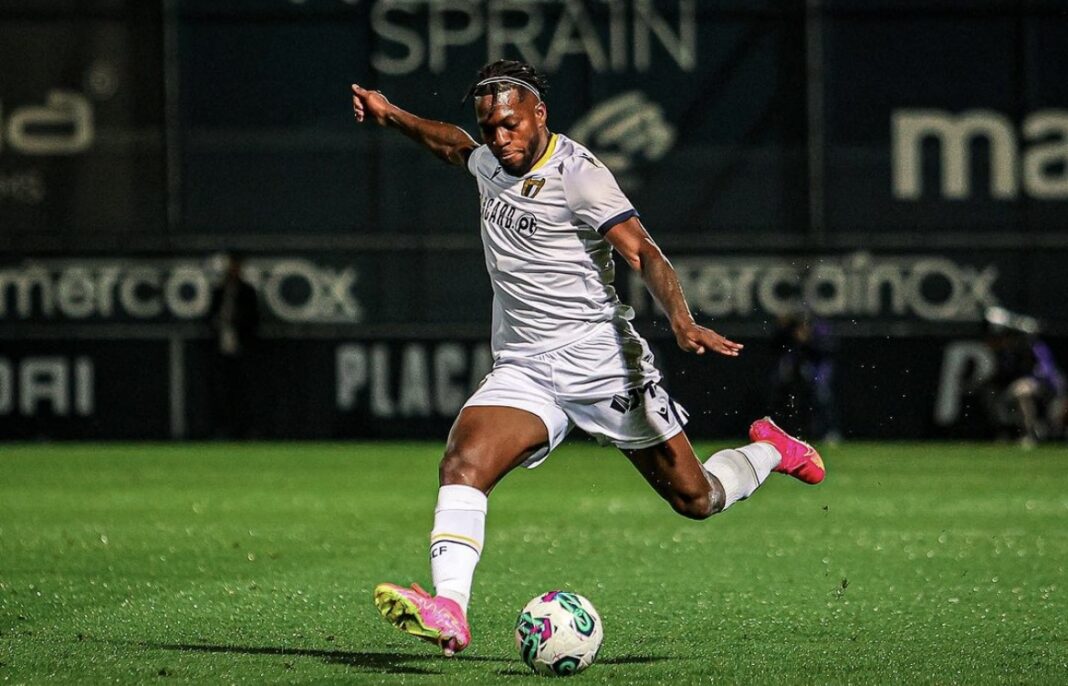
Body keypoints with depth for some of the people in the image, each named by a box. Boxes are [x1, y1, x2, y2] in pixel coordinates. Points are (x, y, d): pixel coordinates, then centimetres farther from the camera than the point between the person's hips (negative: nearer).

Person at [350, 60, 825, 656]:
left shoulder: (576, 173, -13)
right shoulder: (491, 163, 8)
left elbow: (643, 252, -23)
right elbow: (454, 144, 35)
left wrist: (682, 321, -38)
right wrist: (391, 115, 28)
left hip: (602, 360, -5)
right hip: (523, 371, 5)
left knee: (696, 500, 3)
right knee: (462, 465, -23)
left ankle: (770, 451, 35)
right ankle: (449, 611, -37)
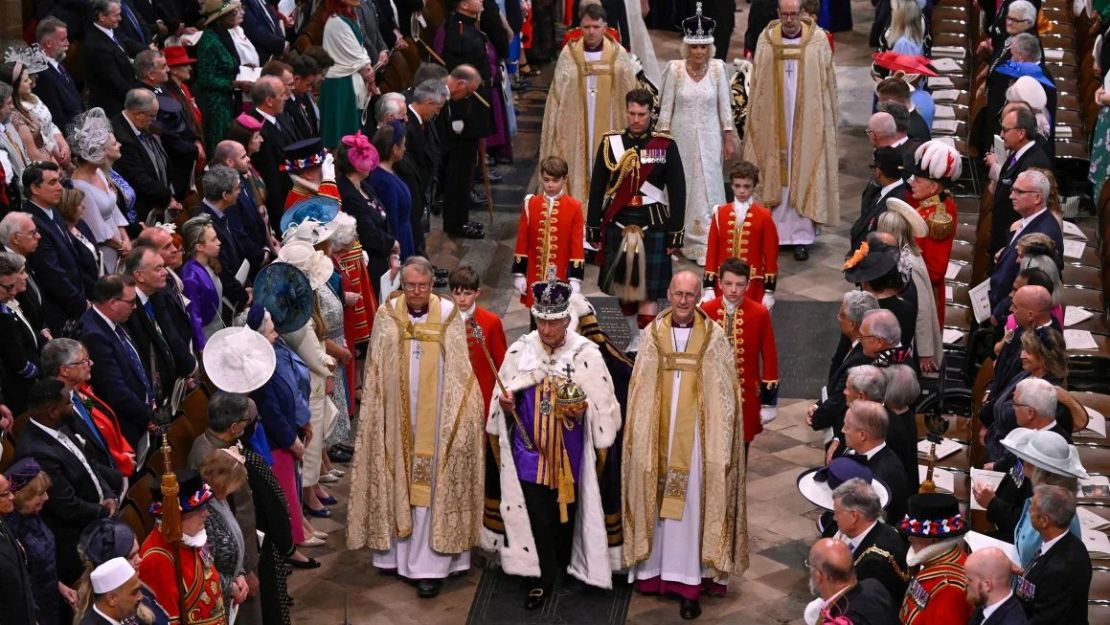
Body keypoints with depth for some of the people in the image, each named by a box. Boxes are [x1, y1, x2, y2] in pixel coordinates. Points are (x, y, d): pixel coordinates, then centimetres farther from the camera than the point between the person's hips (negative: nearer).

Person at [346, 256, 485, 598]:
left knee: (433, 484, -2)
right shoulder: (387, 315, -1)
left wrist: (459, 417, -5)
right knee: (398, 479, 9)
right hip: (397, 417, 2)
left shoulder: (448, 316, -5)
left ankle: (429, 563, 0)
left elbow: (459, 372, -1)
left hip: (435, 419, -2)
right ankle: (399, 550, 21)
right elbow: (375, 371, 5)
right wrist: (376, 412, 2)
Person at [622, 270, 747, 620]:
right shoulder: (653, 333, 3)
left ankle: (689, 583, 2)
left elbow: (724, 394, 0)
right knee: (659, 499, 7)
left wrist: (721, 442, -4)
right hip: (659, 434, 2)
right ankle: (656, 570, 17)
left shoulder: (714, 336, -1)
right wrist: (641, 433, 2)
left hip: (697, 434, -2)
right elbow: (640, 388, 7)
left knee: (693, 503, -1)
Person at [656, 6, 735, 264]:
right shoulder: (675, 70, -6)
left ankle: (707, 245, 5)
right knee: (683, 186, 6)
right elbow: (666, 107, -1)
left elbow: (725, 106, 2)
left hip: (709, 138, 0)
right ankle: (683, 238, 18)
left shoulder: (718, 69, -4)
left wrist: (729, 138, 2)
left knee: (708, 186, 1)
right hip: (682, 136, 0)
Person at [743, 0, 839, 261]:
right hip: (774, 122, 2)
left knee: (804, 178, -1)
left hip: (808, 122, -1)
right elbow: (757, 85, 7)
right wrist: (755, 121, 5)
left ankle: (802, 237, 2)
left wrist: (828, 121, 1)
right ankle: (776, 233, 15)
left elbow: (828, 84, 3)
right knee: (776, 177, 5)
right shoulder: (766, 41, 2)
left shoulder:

◇ ◇ ◇ ◇

* **EXERCISE OBJECTIVE**
Can you reproduce every line of the material above word for word, leaving the pictures out?

* **SOLUTION TO THE EXERCISE**
Body keypoints with depth for some of the people in the image, each named by a box. Boxes are [x1, y1, x2, y2] in pixel coordinates. Points are (x, y, d): pixel coordinates, then centimetres farther from the camera than the point between the person's hips (negative: nearer).

Person at [350, 60, 825, 656]:
left shoulder: (576, 173, -13)
right shoulder: (491, 163, 8)
left elbow: (643, 252, -23)
right elbow: (454, 144, 35)
left wrist: (682, 321, -38)
right wrist: (391, 115, 28)
left hip: (602, 360, -5)
right hip: (523, 371, 5)
left knee: (696, 500, 3)
right knee: (462, 465, -23)
left ankle: (770, 451, 35)
right ankle: (449, 611, -37)
Body keypoints with depth for some of the people in the image, each named by a box. Boxes are [x1, y1, x2, y2] in pixel coordinates. Points are (x, y, d): pixel coordinates, then centimetres farther from the camera than the point between the person's hips (negative: nearer).

Person at [346, 256, 485, 598]:
left knee: (433, 484, -2)
right shoulder: (387, 315, -1)
left wrist: (459, 417, -5)
right knee: (398, 479, 9)
right hip: (397, 417, 2)
left shoulder: (448, 316, -5)
left ankle: (429, 563, 0)
left elbow: (459, 372, -1)
left hip: (435, 419, -2)
right ankle: (399, 550, 21)
right elbow: (375, 371, 5)
right wrist: (376, 412, 2)
Person at [622, 270, 747, 620]:
right shoulder: (653, 333, 3)
left ankle: (689, 583, 2)
left elbow: (724, 394, 0)
right knee: (659, 499, 7)
left wrist: (721, 442, -4)
right hip: (659, 434, 2)
right ankle: (656, 570, 17)
left shoulder: (714, 336, -1)
right wrist: (641, 433, 2)
left hip: (697, 434, -2)
right elbow: (640, 388, 7)
left knee: (693, 503, -1)
Person at [656, 6, 735, 264]:
right shoulder: (675, 70, -6)
left ankle: (707, 245, 5)
right knee: (683, 186, 6)
right elbow: (666, 107, -1)
left elbow: (725, 106, 2)
left hip: (709, 138, 0)
right ankle: (683, 238, 18)
left shoulder: (718, 69, -4)
left wrist: (729, 138, 2)
left knee: (708, 186, 1)
right hip: (682, 136, 0)
Person at [743, 0, 839, 261]:
right hip: (774, 122, 2)
left knee: (804, 178, -1)
left hip: (808, 122, -1)
right elbow: (757, 85, 7)
right wrist: (755, 121, 5)
left ankle: (802, 237, 2)
left wrist: (828, 121, 1)
right ankle: (776, 233, 15)
left elbow: (828, 84, 3)
right knee: (776, 177, 5)
right shoulder: (766, 41, 2)
left shoulder:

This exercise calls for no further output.